A defesa dos acusados alega falta de provas para as condenações. Segundo os advogados dos servidores, as testemunhas prestaram depoimentos diferentes e conflitantes e o laudo das imagens é “inconclusivo”. Os advogados dos guardas também afirmaram na apelação criminal que a comparação balística realizada concluiu que o projétil examinado não foi expelido pela arma de fogo do guarda Paulo Limas da Luz Filho no dia da abordagem.
Segundo o MPSC, o exame revelou apenas que o disparo não foi executado pela arma funcional, mas Luz Filho deu declarações à Justiça afirmando que possuía outra arma particular e que tinha usado a mesma “várias vezes”, em outras oportunidades no serviço. “Não se pode conjecturar, tampouco, que estivesse portando uma arma de fogo clandestina. A única certeza relacionada com isso é a de que efetivamente o acusado Paulo portava uma arma de fogo no evento e com ela disparou contra o ofendido. As imagens captadas pela câmera de gravação não mentem e são irrefutáveis”, afirma a promotora Silvana Schmidt Vieira, da 40ª Promotoria de Justiça da Comarca da Capital, em suas contrarrazões da apelação dos advogados de defesa.
Deivid Fernandes da Rosa, segundo a promotoria, presenciou a ação mesmo tendo negado em comunicação interna. “Estava ciente da abordagem realizada em Guilherme João da Silva, com disparo de arma de fogo efetuado por seu companheiro de guarnição, haja vista ter se aproximado da cena, ter visualizado a vítima desfalecida no chão, já baleada no braço e, posteriormente, ter saído do local caminhando pela rua até a viatura pública. É o que comprovam os testemunhos e as imagens da câmera de segurança da empresa”, afirma o MPSC no documento inserido no processo no dia 10 de outubro de 2016.
Contrapontos
Questionado pela reportagem do Farol, a assessoria de comunicação da Prefeitura de Florianópolis alegou que Deivid ainda recorre da decisão e ter perfil para o cargo e qualificação profissional. Também alega que o servidor nomeado não efetuou o disparo contra a vítima, que foi presa dias depois por tráfico de drogas no mesmo local da abordagem. “Deivid provou que nada teve a ver com o disparo contra um traficante (que semanas depois foi preso pelo Bope por tráfico internacional no mesmo local onde houve o suposto incidente com os Guardas)”, diz trecho da nota oficial da Prefeitura. O site também tentou contato com os advogados dos dois funcionários citados nesta reportagem, mas não conseguiu contato até o fechamento deste edição. O Farol fica a disposição dos defensores para publicar a qualquer tempo suas alegações sobre o caso que ainda será julgado pelo TJSC.

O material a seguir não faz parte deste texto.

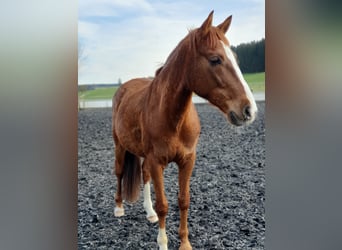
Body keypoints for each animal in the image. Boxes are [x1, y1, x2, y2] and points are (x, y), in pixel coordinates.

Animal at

Leia abaixo a íntegra do comunicado:
O servidor Deivid Fernandes da Rosa é Guarda Municipal de Florianópolis desde 2004, quando formou-se a primeira turma de Guardas concursados da Prefeitura . A sua experiência de 13 anos na corporação, além de formação em Administração, em Segurança no Trânsito, pós graduação em direito e gestão de trânsito, e de pós-graduação também em Segurança Pública, o qualificam para assumir a função na qual está no momento. Deivid provou que nada teve a ver com o disparo contra um traficante (que semanas depois foi preso pelo Bope por tráfico internacional no mesmo local onde houve o suposto incidente com os Guardas). Tanto que o Guarda foi absolvido do crime de abuso de autoridade. A condenação por prevaricação e falsidade ideológica por, supostamente, não ter relatado a ocorrência no papel, está sendo recorrida. O servidor municipal não tem uma condenação transitada e julgada e não existe uma formação de culpa definitiva.